O deputado prosseguiu: “O meu patrimônio foi todo dilapidado. Eu perdi uma casa de R$ 380 mil, um carro, uma poupança de R$ 200 mil e uma previdência de R$ 70 (mil). Eu acho justo que essas pessoas também participem comigo da reconstrução disso. Então, não considero isso uma corrupção."
Na sequência, Janones alegou que não seria legítimo os assessores ficarem com 100% de seus salários: “Por exemplo, o Mário vai ganhar R$ 10 mil [por mês]. Eu vou ganhar R$ 25 mil líquido. Só que o Mário, os R$ 10 mil é dele líquido. E eu, dos R$ 25 mil, R$ 15 mil eu vou usar para as dívidas que ficou [sic] de 2016. Não é justo, entendeu?”.
Ao mesmo tempo em que tentava justificar a rachadinha, Janones deixou claro que a divulgação dessa prática poderia ameaçar seu mandato como deputado federal. Durante sua declaração, o parlamentar tentou transmitir a ideia de que não se importaria muito caso fosse alvo de denúncias.
“E se eu tiver que ser colocado contra a parede, eu não tô fazendo nenhuma questão desse mandato. Para mim, renunciar hoje seria uma coisa tão natural. Se amanhã vier uma decisão da Justiça: ‘o André perdeu o mandato’, você sabe o que é eu não me entristecer um milímetro?”, disse.

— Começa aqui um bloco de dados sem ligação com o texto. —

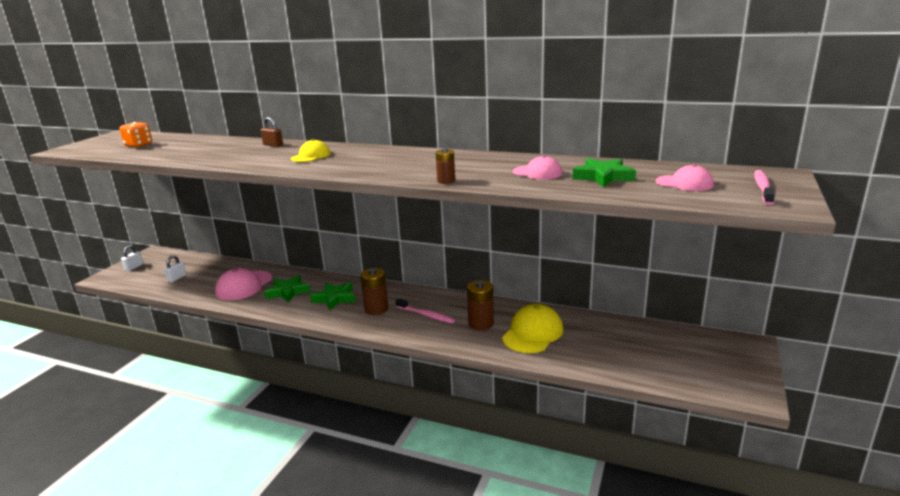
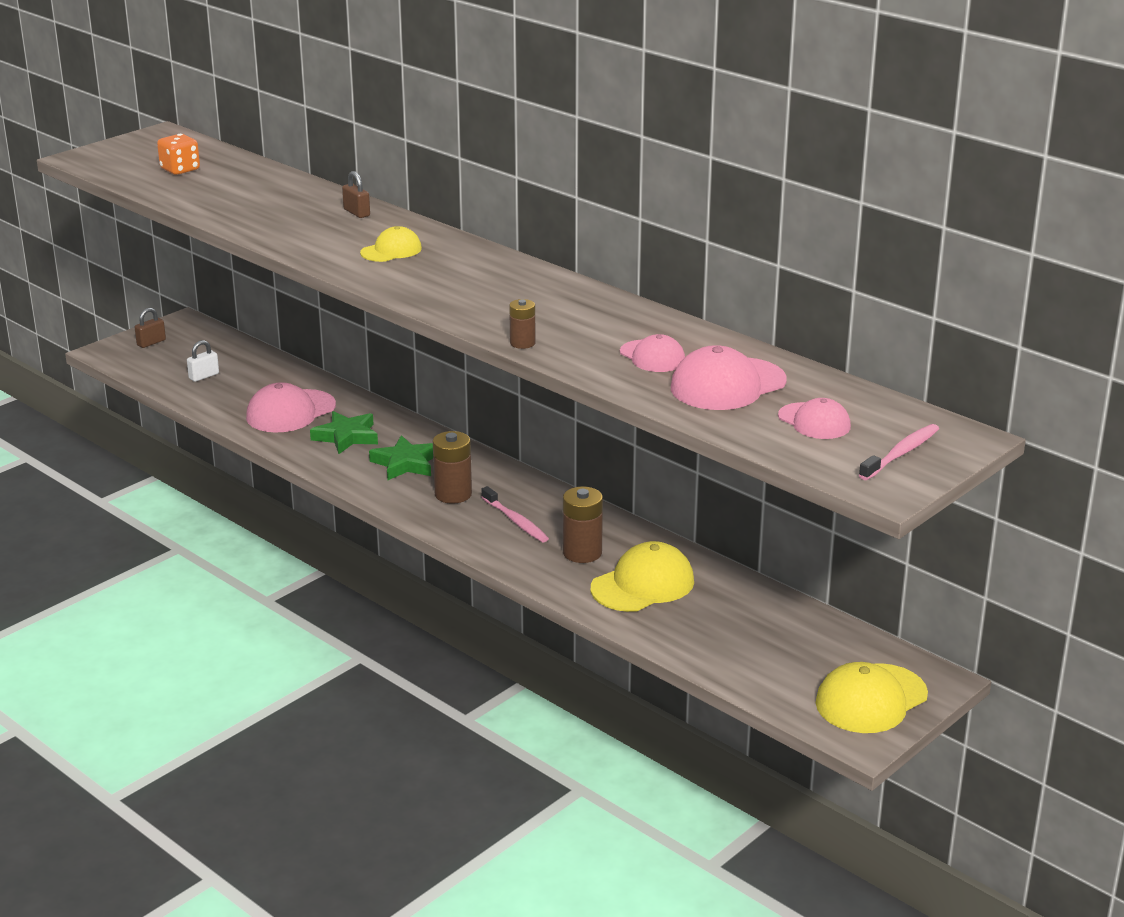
camera: 20 degrees right, 5 degrees up
white padlock [121,245,143,271] -> brown padlock [135,308,166,348]
green star [572,158,636,187] -> pink cap [671,345,787,410]
none -> yellow cap [816,662,928,733]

O responsável pela gravação do áudio foi o ex-assessor de Janones, o jornalista Cefas Luiz. O áudio em questão é de 2019, e foi feito logo após a primeira eleição do parlamentar. O jornalista anunciou que entregará a gravação à PF, junto com outras evidências de possíveis irregularidades que teriam ocorrido no gabinete do deputado.